▶ **What is required**: Rewrite the stretch of the loan agreement below from "WHEREAS, Lender desires" through "TERMS OF CREDIT.", changing each "Lender" to "Bank".

▶ **Given text**:
--- BEGIN ---
WHEREAS, Lender desires to loan a certain sum to Borrower and Borrower
wishes to borrow a certain sum from Lender in order that Borrower may purchase
his secondary residence, on and subject to the terms and conditions contained in
this Agreement;
NOW, THEREFORE, in consideration of the mutual promises,
representations, warranties, covenants and conditions set forth in this
Agreement, Lender and Borrower hereby agree as follows:
1. AMOUNT AND TERMS OF CREDIT.
1.1 COMMITMENT TO LEND. Subject to all the terms and
conditions of this Agreement, and in reliance on the representations, warranties
and covenants of Borrower set forth in this Agreement, the Lender agrees to make
a loan of funds on the date of the Note to Borrower on a non-revolving basis
(the "LOAN") in the principal amount of One Million Five Hundred Thousand
Dollars (U.S. $1,500,000.00), for the purchase of Borrower's secondary
residence.
1.2 NOTE. Borrower's indebtedness to Lender under the Loan
will be evidenced by a Promissory Note executed by Borrower in the form attached
hereto as Exhibit "A" (the "NOTE"). The Note will provide that semi-annually
compounded interest on unpaid principal will accrue at a rate equal to seven and
twenty-five hundredths percent (7.25%) per annum.
--- END ---
▶ **Source data**:
--- BEGIN ---
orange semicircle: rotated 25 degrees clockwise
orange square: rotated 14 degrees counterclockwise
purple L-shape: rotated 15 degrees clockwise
--- END ---
▶ **Complete output**:
WHEREAS, Bank desires to loan a certain sum to Borrower and Borrower
wishes to borrow a certain sum from Bank in order that Borrower may purchase
his secondary residence, on and subject to the terms and conditions contained in
this Agreement;
NOW, THEREFORE, in consideration of the mutual promises,
representations, warranties, covenants and conditions set forth in this
Agreement, Bank and Borrower hereby agree as follows:
1. AMOUNT AND TERMS OF CREDIT.